Önce Bangkok, sonra Soneva Kiri ve oradan da Koh Kood'a vardım. Bazı yerler vardır "Anlatılmaz yaşanır" derler ya, Koh Kood'taki Soneva Kiri Resort öyle bir yer. Bir koy içine kurulmuş, pırıl pırıl bir deniz, lüks ve doğaya saygılı bir otel. Soneva, aslında kar amacı gütmeyen bir vakıf. Doğaya saygı felsefesi ile yola çıkmışlar. Eva hanım (Malmström), grubun sahibi Sonu (Shivdason) Bey'in eşi. Maldivler'deki Soneva Fushi ve Soneva Jani'den sonra Tayland'da Soneva Kiri'yi tasarlamış Eva Hanım. Adaya sizi getiren tekneye bindiğinizde, sizi 'Mr. Friday' yani Robinson Crusoe'nun 'Cuma'sı karşılıyor. "Ben sizin Cuma'nızım" diyor. Yani 24 saat özel hizmetliniz. Otelde ilk günüm kahvaltıyla başladı. Butik bir kahvaltı. Her ürün özenle seçilmiş. Japon ve Çin kahvaltısı da var, Akdeniz kahvaltısı da. Hele son gün ağaç üstünde kurdukları bir kuş yuvası şeklinde 3 kişilik kahvaltı sepetinde bir kahvaltı yaptık ki, anlatamam. Yıllarca aklımdan çıkmayacak. Mesela bir bar kurmuşlar, Havuzun üstüne, o da inanılmaz. Manzarayı anlatmak için kelimeler yetmez. Adada o kadar çok aktivite var ki... İsterseniz, gün içinde sizi kuzey plajına götürüyor otele ait sürat motorları. Plajın hemen yanında deniz, ormanın iç taraflarına girmiş. Kano ile tropikal ormanın arasından safari yapıyorsunuz. Bar ve restoranı da var plajın.

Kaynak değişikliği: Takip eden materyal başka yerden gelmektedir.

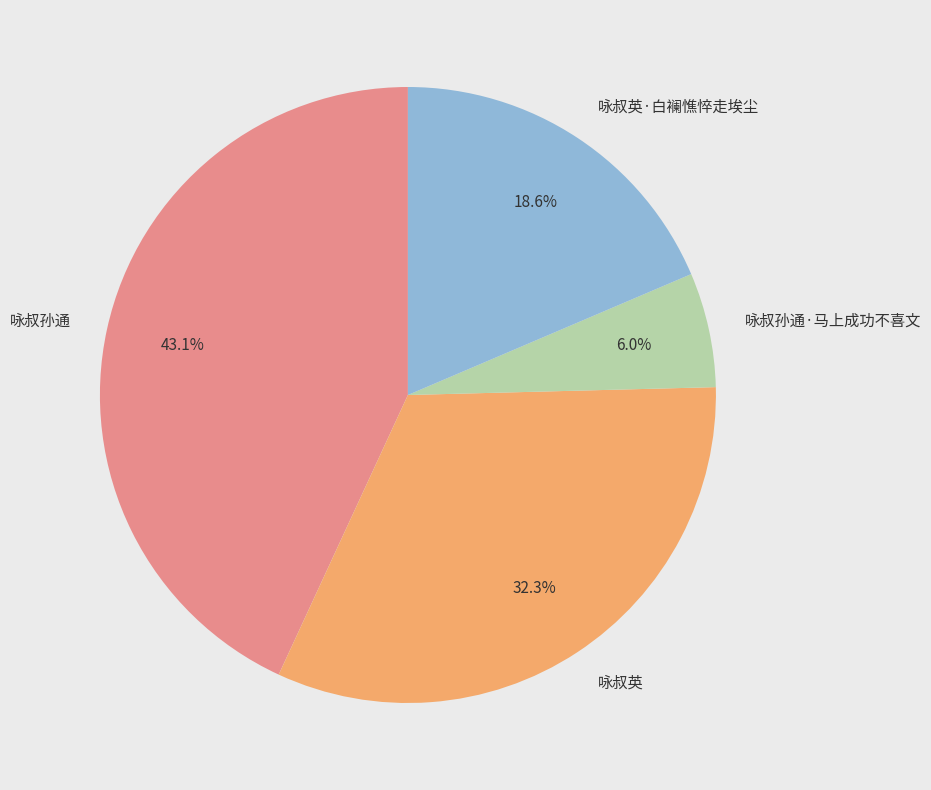

What percentage is NOT represented by 咏叔英?

67.7%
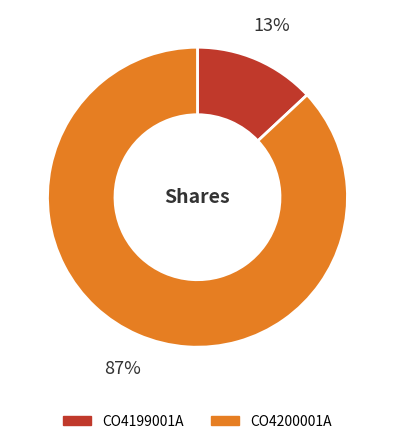

Do CO4200001A and CO4199001A together represent more than half of the pie?

Yes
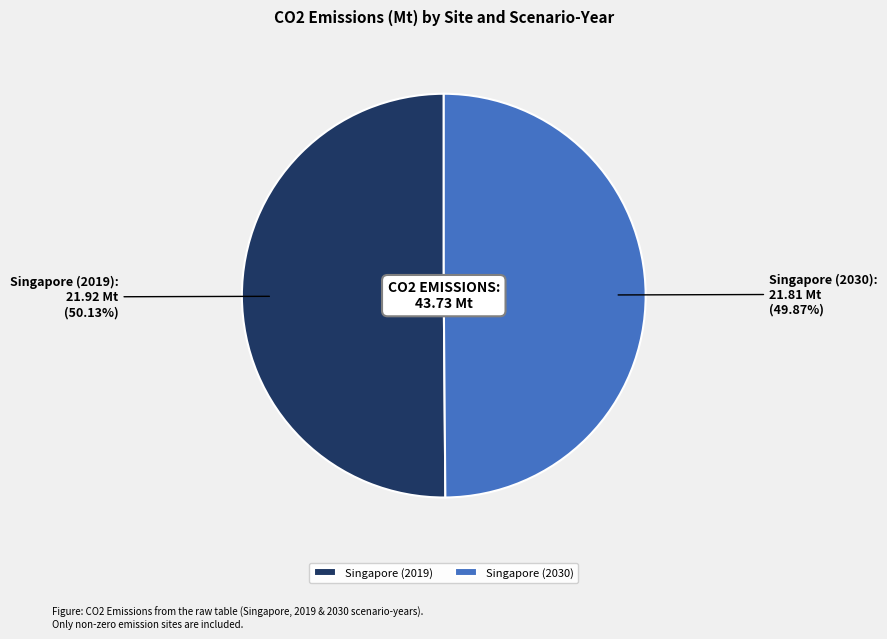

Approximately how many times larger is the value at Singapore (2030) compared to Singapore (2019)?

1.0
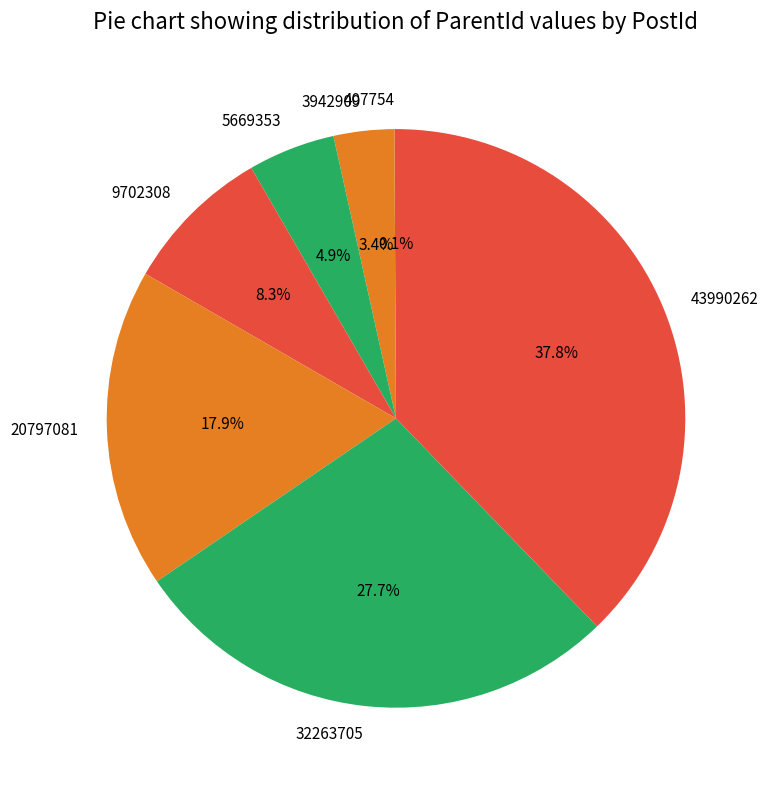

What percentage is NOT represented by 9702308?

91.7%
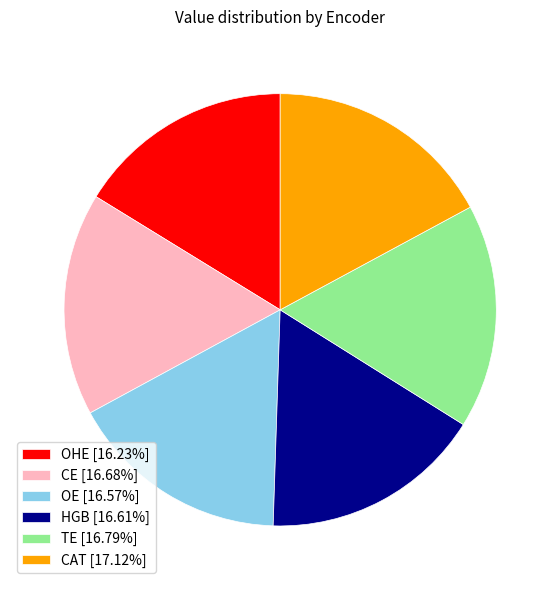

Do CE and CAT together represent more than half of the pie?

No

Hatta ve hatta akşam yemeği için deniz kıyısında kumların üzerinde çiçeklerle çevrilmiş yemek masanızda çok romantik bir akşam yemeği de yiyebilirsiniz. Orada bir de sinema keyfi yaptık. Ormanın içine göletin üzerine dev bir ekran kurmuşlar. Koltuk yok sinemada, yatak şilteleri var, rengarenk. Dedim ya, öyle tasarımlar var ki odada, şaşkınlıkla keşfediyorsunuz. Mesela ev yapımı çikolata ve dondurma odaları, gün boyu sizi bekliyor. Mr. Friday geldi yanımıza. "Bu akşam yemek için sizi adanın başka bir köşesine götüreceğiz" dedi. Sürat teknemiz bizi o kadar enteresan bir koya götürdü ki, anlatamam. Deniz kenarında küçücük bir restoran ve tropikal orman! Burası Benz Restaurant. İsmini mutfak şefinden almış. Taylandlı şefin yerel lezzetlerden sunduğu yemekler gönlümüzde ayrı bir yer tuttu. Soneva'cılar Şef Benz'e rastlayınca böyle bir restoran tasarlamışlar. Kadın şef de harikalar yaratmış, o küçücük yerde. Tayland körfezine bakan birbirinden ilginç 34 villadan oluşuyor, Soneva Kiri. Evet, sadece 34 villa ve 350 çalışan. Şaşkınlık verici bir rakam. Hizmet kalitesini anlatmak için bundan daha güzel bir söz olmaz herhalde.